> **RECORDS FOR THIS EXERCISE**:

★ ★ ★ ★

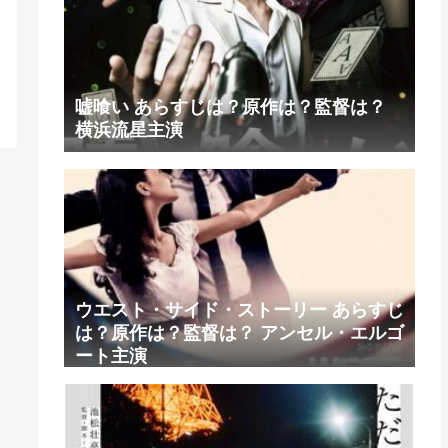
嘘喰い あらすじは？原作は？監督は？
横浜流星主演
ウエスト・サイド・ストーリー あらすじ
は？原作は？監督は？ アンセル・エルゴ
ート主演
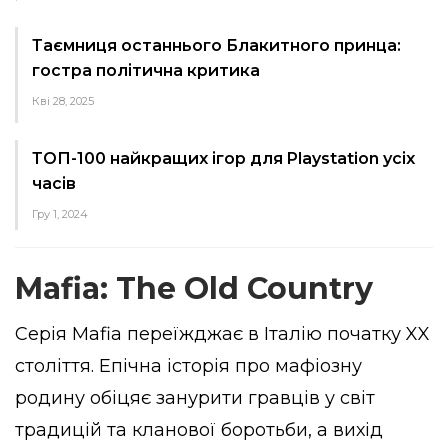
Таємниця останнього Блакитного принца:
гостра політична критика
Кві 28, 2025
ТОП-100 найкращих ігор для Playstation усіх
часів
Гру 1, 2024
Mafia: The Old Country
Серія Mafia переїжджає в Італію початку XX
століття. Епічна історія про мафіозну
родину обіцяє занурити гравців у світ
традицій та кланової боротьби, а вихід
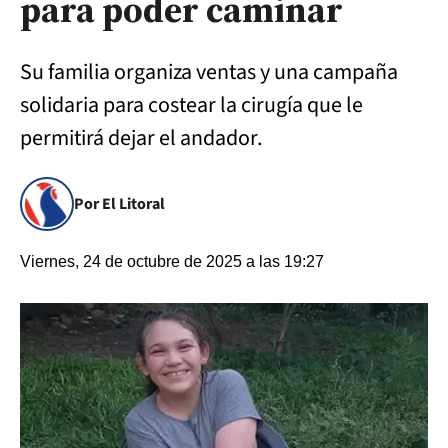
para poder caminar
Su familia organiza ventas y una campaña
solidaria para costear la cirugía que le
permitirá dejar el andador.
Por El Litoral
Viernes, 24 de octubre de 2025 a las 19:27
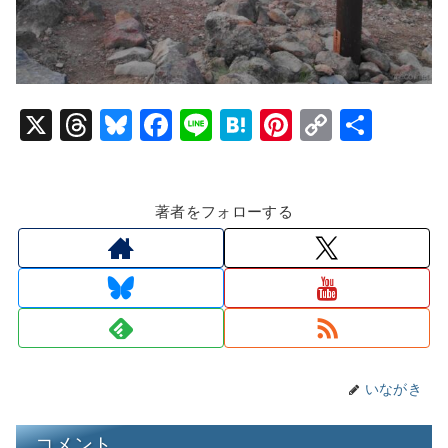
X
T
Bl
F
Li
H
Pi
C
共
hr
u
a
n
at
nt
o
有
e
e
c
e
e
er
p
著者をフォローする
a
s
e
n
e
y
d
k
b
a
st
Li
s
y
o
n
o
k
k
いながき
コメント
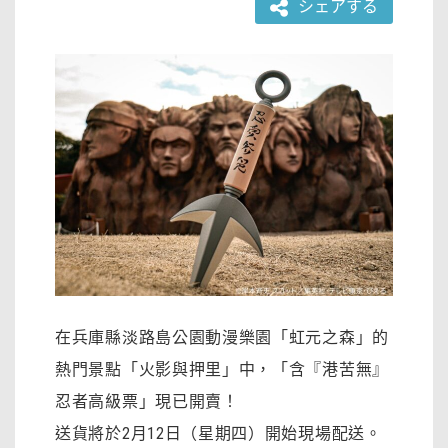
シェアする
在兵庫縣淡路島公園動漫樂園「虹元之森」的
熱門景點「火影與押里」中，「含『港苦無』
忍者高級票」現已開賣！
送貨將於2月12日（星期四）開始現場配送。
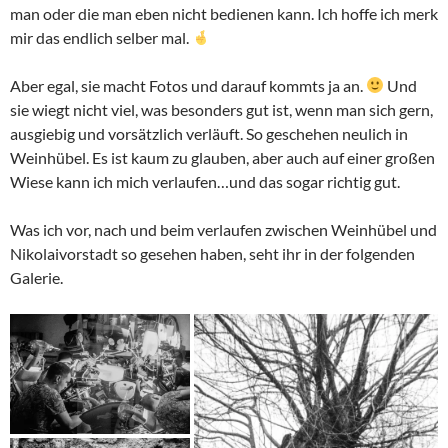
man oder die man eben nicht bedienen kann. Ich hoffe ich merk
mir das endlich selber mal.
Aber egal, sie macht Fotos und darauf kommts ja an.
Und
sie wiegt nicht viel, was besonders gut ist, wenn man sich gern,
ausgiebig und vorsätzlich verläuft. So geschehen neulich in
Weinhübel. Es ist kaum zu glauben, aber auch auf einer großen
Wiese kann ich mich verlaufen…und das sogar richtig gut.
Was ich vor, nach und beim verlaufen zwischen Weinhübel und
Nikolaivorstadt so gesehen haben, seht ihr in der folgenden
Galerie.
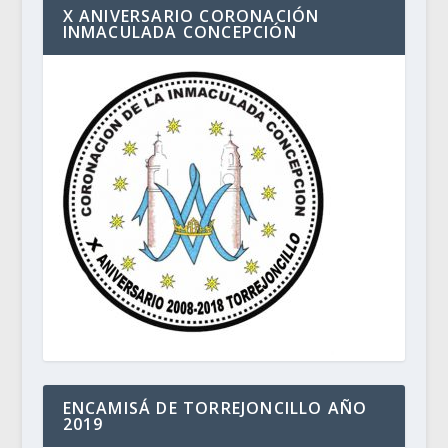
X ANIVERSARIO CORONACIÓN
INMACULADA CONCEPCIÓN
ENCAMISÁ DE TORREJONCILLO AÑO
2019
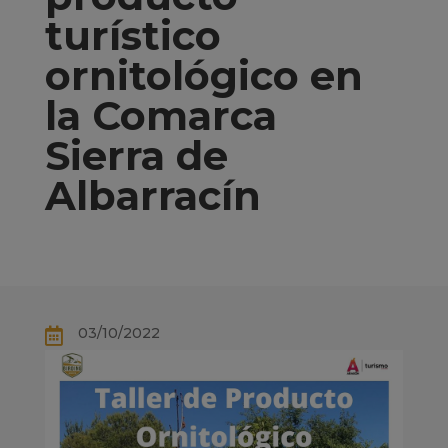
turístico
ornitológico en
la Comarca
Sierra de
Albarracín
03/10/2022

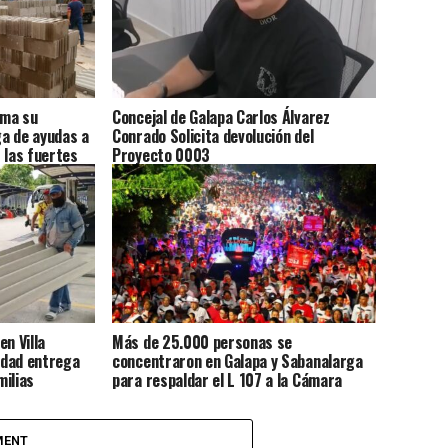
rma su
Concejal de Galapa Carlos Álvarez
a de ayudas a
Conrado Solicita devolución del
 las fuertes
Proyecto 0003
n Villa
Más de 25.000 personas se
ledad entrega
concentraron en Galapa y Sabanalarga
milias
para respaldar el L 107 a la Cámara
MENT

★ ★ ★ ★

> **WORK TO COMPLETE**:
All lines from the one with "Proyecto 0003" to the end of the records must be set down exactly. Skip every line before it.

> **OUTPUT BELOW**:
Proyecto 0003
n Villa
Más de 25.000 personas se
ledad entrega
concentraron en Galapa y Sabanalarga
milias
para respaldar el L 107 a la Cámara
MENT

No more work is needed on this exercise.